Search code examples
javaguava

Does Guava provide a method to unescape a String?


I need to escape special characters in a String.

Guava provides the Escaper class, which does exactly this:

Escaper escaper = Escapers.builder()
        .addEscape('[', "\\[")
        .addEscape(']', "\\]")
        .build();

String escapedStr = escaper.escape("This is a [test]");

System.out.println(escapedStr);
// -> prints "This is a \[test\]"

Now that I have an escaped String, I need to unescape it and I can't find anything in Guava to do this.

I was expecting Escaper to have a unescape() method, but it isn't the case.

Edit : I'm aware that unescaping can be tricky, even impossible in some non-sense cases.

For example, this Escaper usage can lead to ambiguities :

Escaper escaper = Escapers.builder()
        .addEscape('@', " at ")
        .addEscape('.', " dot ")
        .build();

Unless the escaped data contains only email addresses and nothing more, you can't safely get your data back by unescaping it.

A good example of a safe usage of the Escaper is HTML entities :

Escaper escaper = Escapers.builder()
        .addEscape('&', "&")
        .addEscape('<', "&lt;")
        .addEscape('>', "&gt;")
        .build();

Here, you can safely escape any text, incorporate it in a HTML page and unescape it at any time to display it, because you covered every possible ambiguities.

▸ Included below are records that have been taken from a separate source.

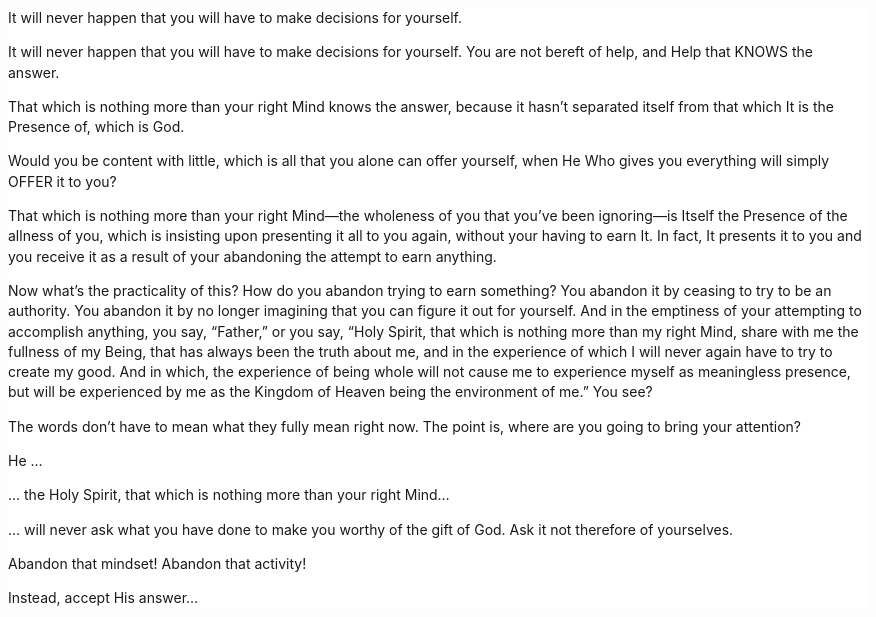 <div markdown="1" class="well book">
It will never happen that you will have to make decisions for yourself.

It will never happen that you will have to make decisions
for yourself. You are not bereft of help, and Help that KNOWS the
answer.
</div>

That which is nothing more than your right Mind knows the answer,
because it hasn&rsquo;t separated itself from that which It is the
Presence of, which is God.

<div markdown="1" class="well book">
Would you be content with little, which is all that you alone can offer
yourself, when He Who gives you everything will simply OFFER it to you?
</div>

That which is nothing more than your right Mind&mdash;the wholeness of
you that you&rsquo;ve been ignoring&mdash;is Itself the Presence of the
allness of you, which is insisting upon presenting it all to you again,
without your having to earn It. In fact, It presents it to you and you
receive it as a result of your abandoning the attempt to earn anything.

Now what&rsquo;s the practicality of this? How do you abandon trying to
earn something? You abandon it by ceasing to try to be an authority. You
abandon it by no longer imagining that you can figure it out for
yourself. And in the emptiness of your attempting to accomplish
anything, you say, &ldquo;Father,&rdquo; or you say, &ldquo;Holy Spirit,
that which is nothing more than my right Mind, share with me the
fullness of my Being, that has always been the truth about me, and in
the experience of which I will never again have to try to create my
good. And in which, the experience of being whole will not cause me to
experience myself as meaningless presence, but will be experienced by me
as the Kingdom of Heaven being the environment of me.&rdquo; You see?

The words don&rsquo;t have to mean what they fully mean right now. The
point is, where are you going to bring your attention?

<div markdown="1" class="well book">
He &hellip;
</div>

&hellip; the Holy Spirit, that which is nothing more than your right
Mind&hellip;

<div markdown="1" class="well book">
&hellip; will never ask what you have done to make you worthy of the
gift of God. Ask it not therefore of yourselves.
</div>

Abandon that mindset! Abandon that activity!

<div markdown="1" class="well book">
Instead, accept His answer&hellip;
</div>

In conclusion, I don't see why unescaping is so controversial. I think it is the developper's responsability to use this class properly, knowing his data and avoiding ambiguities. Escaping, by definition, means you will eventually need to unescape. Otherwise, it's obfuscation or some other concept.


Solution

  • No, it does not. And apparently, this is intentional. Quoting from this discussion where Chris Povirk answered:

    The use case for unescaping is less clear to me. It's generally not possible to even identify the escaped source text without a parser that understands the language. For example, if I have the following input:

    String s = "foo\n\"bar\"\n\\";
    

    Then my parser has to already understand \n, \", and \\ in order to identify that...

    foo\n\"bar\"\n\\
    

    ...is the text to be "unescaped." In other words, it has to do the unescaping already. The situation is similar with HTML and other formats: We don't need an unescaper so much as we need a parser.

    So it looks like you'll have to do it yourself.